There is a shriek behind them when the boys fall upon the very child Ryan had spun in the air, pounding at him with their fists and kicking him with their sandal-clad feet. She is about to go and pull apart the scrum when Sister Geraldine dives in and separates the young brawlers.
“I have a favor to ask,” Ryan says. He pats at the dampness on his forehead with a handkerchief.
She nods, waiting. She knows what a sin pride can be, so she takes a small breath to calm herself as her mind forms the thought, I knew this was coming. But anyone would. Everyone, in fact. It was obvious from the beginning the child would be back.
“I have some pictures in my possession,” Ryan begins. “It’s a long story. But I want to get them out of Aleppo and I thought, well, that a nun might be able to help.”

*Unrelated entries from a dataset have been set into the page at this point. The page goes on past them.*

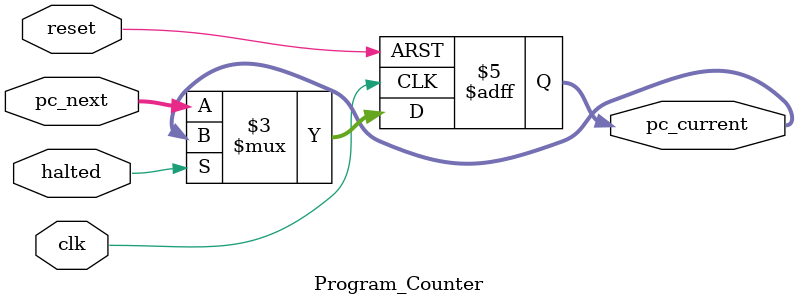
<source format=sv>
module Program_Counter (
    input  logic        clk,
    input  logic        reset,
    input  logic [63:0] pc_next,
    input  logic        halted,
    output logic [63:0] pc_current
);
    always_ff @(posedge clk or posedge reset) begin
        if (reset)
            pc_current <= 64'h0000000000000000;
        else if (!halted)
            pc_current <= pc_next;
    end
endmodule

</source>
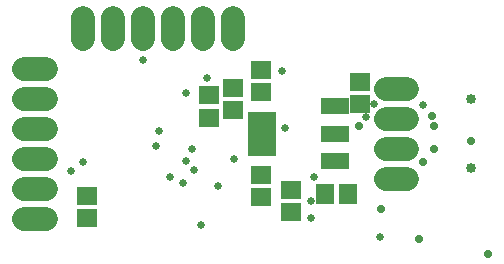
<source format=gbr>
G04 EAGLE Gerber X2 export*
%TF.Part,Single*%
%TF.FileFunction,Soldermask,Bot,1*%
%TF.FilePolarity,Positive*%
%TF.GenerationSoftware,Autodesk,EAGLE,9.6.2*%
%TF.CreationDate,2022-03-30T08:56:30Z*%
G75*
%MOMM*%
%FSLAX34Y34*%
%LPD*%
%INSoldermask Bottom*%
%AMOC8*
5,1,8,0,0,1.08239X$1,22.5*%
G01*
%ADD10R,1.703200X1.503200*%
%ADD11R,1.503200X1.703200*%
%ADD12R,2.438400X1.422400*%
%ADD13R,2.403200X3.803200*%
%ADD14C,2.032000*%
%ADD15C,0.853200*%
%ADD16C,0.705600*%
%ADD17C,0.655600*%


D10*
X228600Y149250D03*
X228600Y168250D03*
X312420Y139090D03*
X312420Y158090D03*
X184150Y146660D03*
X184150Y127660D03*
X204470Y134010D03*
X204470Y153010D03*
X81280Y42570D03*
X81280Y61570D03*
X254000Y66650D03*
X254000Y47650D03*
X228600Y79350D03*
X228600Y60350D03*
D11*
X282600Y63500D03*
X301600Y63500D03*
D12*
X291338Y137414D03*
X291338Y114300D03*
X291338Y91186D03*
D13*
X229360Y114300D03*
D14*
X333756Y76200D02*
X352044Y76200D01*
X352044Y101600D02*
X333756Y101600D01*
X333756Y127000D02*
X352044Y127000D01*
X352044Y152400D02*
X333756Y152400D01*
X45974Y168910D02*
X27686Y168910D01*
X27686Y143510D02*
X45974Y143510D01*
X45974Y118110D02*
X27686Y118110D01*
X27686Y92710D02*
X45974Y92710D01*
X45974Y67310D02*
X27686Y67310D01*
X27686Y41910D02*
X45974Y41910D01*
X204470Y194056D02*
X204470Y212344D01*
X179070Y212344D02*
X179070Y194056D01*
X153670Y194056D02*
X153670Y212344D01*
X128270Y212344D02*
X128270Y194056D01*
X102870Y194056D02*
X102870Y212344D01*
X77470Y212344D02*
X77470Y194056D01*
D15*
X406400Y85400D03*
X406400Y143200D03*
D16*
X330200Y50800D03*
D17*
X328930Y26670D03*
X246380Y167640D03*
X182880Y161290D03*
X317500Y128270D03*
D16*
X365760Y90170D03*
D17*
X365760Y138430D03*
D16*
X374650Y101600D03*
X361950Y25400D03*
X373380Y129540D03*
X420370Y12700D03*
X406400Y107950D03*
X374650Y120650D03*
X311150Y120650D03*
D17*
X248920Y119380D03*
X323850Y139700D03*
X151130Y77470D03*
X162560Y72390D03*
X165100Y148590D03*
X273050Y77470D03*
X177800Y36830D03*
X170180Y101600D03*
X171450Y83820D03*
X191770Y69850D03*
X270510Y57150D03*
X270510Y43180D03*
X165100Y91440D03*
X139700Y104140D03*
X128270Y176530D03*
X142240Y116840D03*
X77470Y90170D03*
X67310Y82550D03*
X205740Y92710D03*
M02*

</source>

SAYIED AKCAM KNOWS of the thousands of women who have killed themselves by hurling themselves into the deep waters of the Euphrates—a visiting Swiss physician told him how every day this past summer he had seen half a dozen bodies float past in the river—or by leaping from the cliffs of the rocky mesas in the desert, but he has been spared their corpses. Not today. The woman is still breathing, barely, but he doubts she will survive into the afternoon or open her eyes ever again. A German soldier and a German diplomat carried her here just after dawn. They discovered her at the foot of the eastern walls of the citadel. The diplomat recognized her—despite the fact that one of her cheeks had swollen like a soccer ball and a crust of blood had scabbed from her eye to her jaw—as the Armenian who cleaned the consulate and changed the linens on the beds. After determining that there was absolutely nothing in the world he could do for her, Akcam had her placed in the bed of a girl who had been moved to the orphanage yesterday. The woman must have landed first on her legs, because the bones in her feet and her shins had been reduced to gravel.